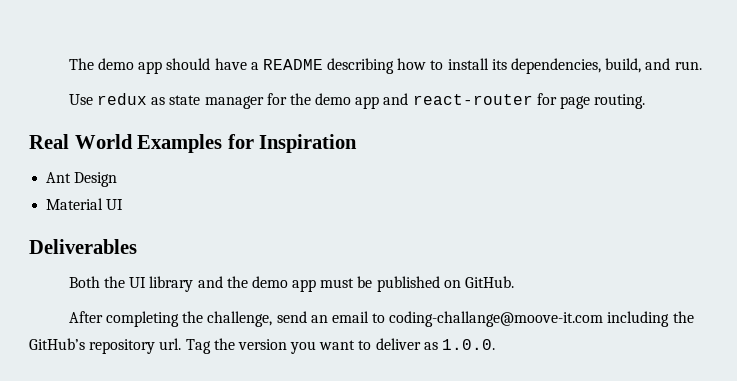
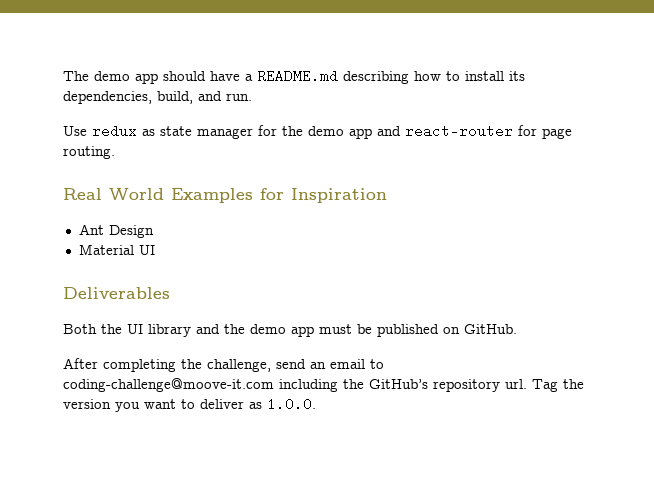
[262,59,323,70] README -> [257,69,338,83] README.md
[389,311,604,327] coding-challange@moove-it.com -> [63,378,274,392] coding-challenge@moove-it.com

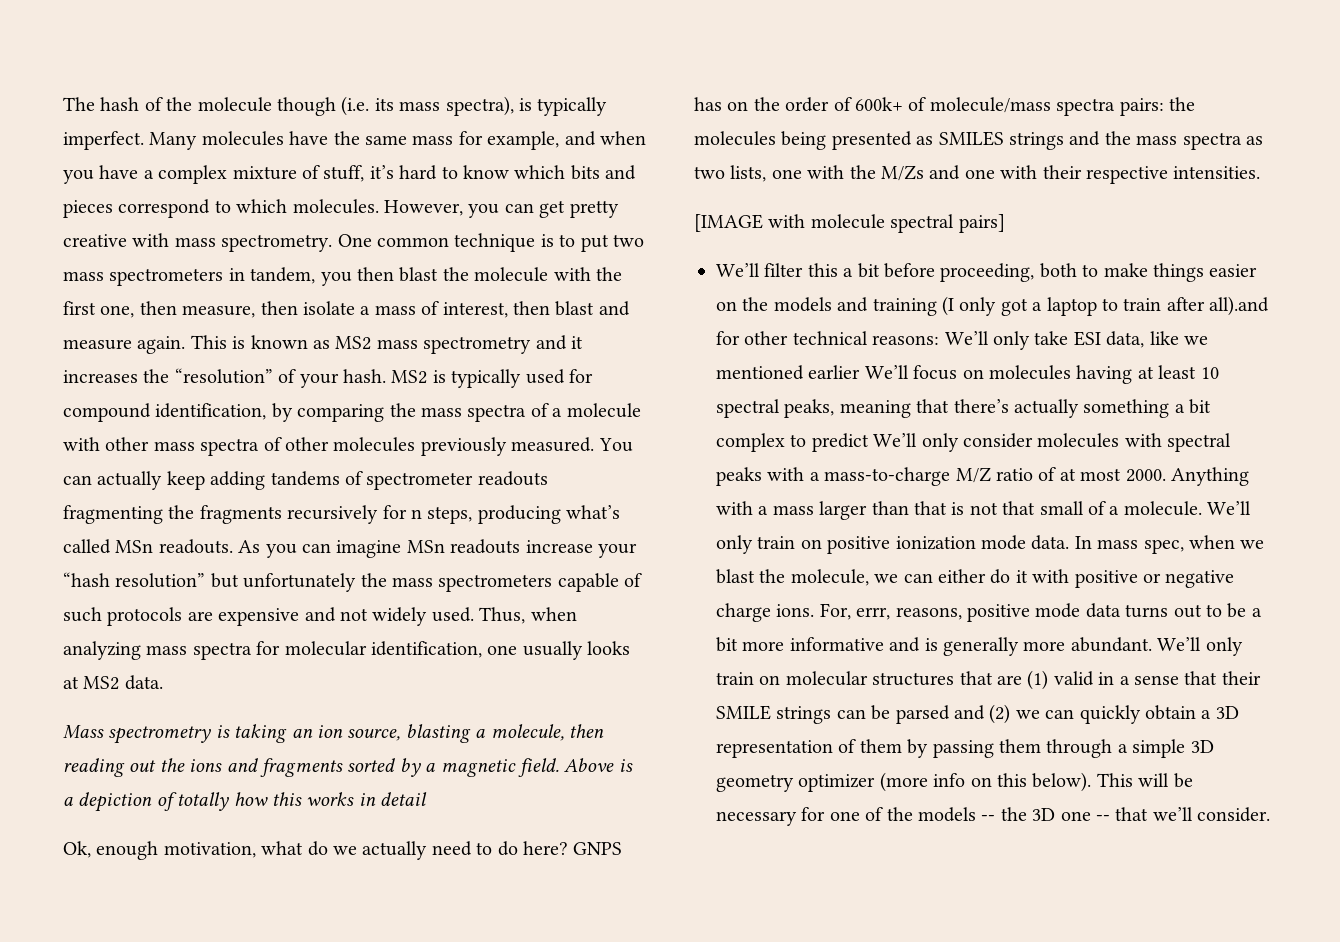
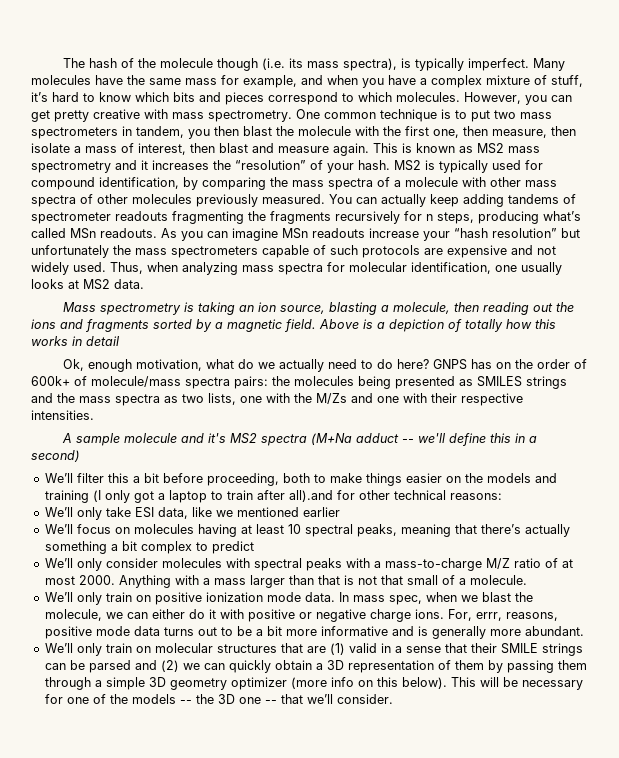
[694,214,1005,233] [IMAGE with molecule spectral pairs] -> [61,433,537,446] [31,450,80,462] A sample molecule and it's MS2 spectra (M+Na adduct -- we'll define this in a second)
(940, 340) none -> (502, 496) //
(861, 372) none -> (340, 512) //
(869, 442) none -> (254, 547) //
(1202, 508) none -> (527, 580) //
(1152, 644) none -> (584, 631) //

━━━━━━━━━━━━━━━━━━━━

**Task description:**
Restate the data above exactly, stripping out each image.

**Response box:**
[262,59,323,70] README -> [257,69,338,83] README.md
[389,311,604,327] coding-challange@moove-it.com -> [63,378,274,392] coding-challenge@moove-it.com

[694,214,1005,233] [IMAGE with molecule spectral pairs] -> [61,433,537,446] [31,450,80,462] A sample molecule and it's MS2 spectra (M+Na adduct -- we'll define this in a second)
(940, 340) none -> (502, 496) //
(861, 372) none -> (340, 512) //
(869, 442) none -> (254, 547) //
(1202, 508) none -> (527, 580) //
(1152, 644) none -> (584, 631) //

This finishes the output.